▸ **DATA FOR ANALYSIS**
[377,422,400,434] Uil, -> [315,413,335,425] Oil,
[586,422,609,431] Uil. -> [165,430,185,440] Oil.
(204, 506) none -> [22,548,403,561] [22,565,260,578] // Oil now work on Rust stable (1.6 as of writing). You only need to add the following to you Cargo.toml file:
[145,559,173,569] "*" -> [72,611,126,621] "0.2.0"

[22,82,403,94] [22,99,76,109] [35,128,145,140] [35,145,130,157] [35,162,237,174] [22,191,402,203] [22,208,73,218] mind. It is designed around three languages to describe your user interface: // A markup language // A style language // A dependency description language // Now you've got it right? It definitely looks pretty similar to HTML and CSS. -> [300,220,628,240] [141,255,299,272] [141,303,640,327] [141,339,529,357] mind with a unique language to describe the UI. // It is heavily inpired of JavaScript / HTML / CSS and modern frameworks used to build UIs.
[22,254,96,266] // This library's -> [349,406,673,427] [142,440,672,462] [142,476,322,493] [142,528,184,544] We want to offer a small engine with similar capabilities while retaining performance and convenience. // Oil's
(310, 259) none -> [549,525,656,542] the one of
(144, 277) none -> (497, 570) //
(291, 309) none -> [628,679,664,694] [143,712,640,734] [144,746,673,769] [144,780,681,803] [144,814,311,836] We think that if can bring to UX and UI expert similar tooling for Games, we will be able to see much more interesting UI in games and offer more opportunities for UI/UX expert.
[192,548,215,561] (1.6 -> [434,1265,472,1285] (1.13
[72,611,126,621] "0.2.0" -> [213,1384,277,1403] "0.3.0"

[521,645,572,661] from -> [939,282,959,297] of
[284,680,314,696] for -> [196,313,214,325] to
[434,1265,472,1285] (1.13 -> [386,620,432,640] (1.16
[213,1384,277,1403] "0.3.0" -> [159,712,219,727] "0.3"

▸ **WHAT YOU NEED TO DO**
Return what is listed above, exactly and completely.

▸ **SOLUTION**
[377,422,400,434] Uil, -> [315,413,335,425] Oil,
[586,422,609,431] Uil. -> [165,430,185,440] Oil.
(204, 506) none -> [22,548,403,561] [22,565,260,578] // Oil now work on Rust stable (1.6 as of writing). You only need to add the following to you Cargo.toml file:
[145,559,173,569] "*" -> [72,611,126,621] "0.2.0"

[22,82,403,94] [22,99,76,109] [35,128,145,140] [35,145,130,157] [35,162,237,174] [22,191,402,203] [22,208,73,218] mind. It is designed around three languages to describe your user interface: // A markup language // A style language // A dependency description language // Now you've got it right? It definitely looks pretty similar to HTML and CSS. -> [300,220,628,240] [141,255,299,272] [141,303,640,327] [141,339,529,357] mind with a unique language to describe the UI. // It is heavily inpired of JavaScript / HTML / CSS and modern frameworks used to build UIs.
[22,254,96,266] // This library's -> [349,406,673,427] [142,440,672,462] [142,476,322,493] [142,528,184,544] We want to offer a small engine with similar capabilities while retaining performance and convenience. // Oil's
(310, 259) none -> [549,525,656,542] the one of
(144, 277) none -> (497, 570) //
(291, 309) none -> [628,679,664,694] [143,712,640,734] [144,746,673,769] [144,780,681,803] [144,814,311,836] We think that if can bring to UX and UI expert similar tooling for Games, we will be able to see much more interesting UI in games and offer more opportunities for UI/UX expert.
[192,548,215,561] (1.6 -> [434,1265,472,1285] (1.13
[72,611,126,621] "0.2.0" -> [213,1384,277,1403] "0.3.0"

[521,645,572,661] from -> [939,282,959,297] of
[284,680,314,696] for -> [196,313,214,325] to
[434,1265,472,1285] (1.13 -> [386,620,432,640] (1.16
[213,1384,277,1403] "0.3.0" -> [159,712,219,727] "0.3"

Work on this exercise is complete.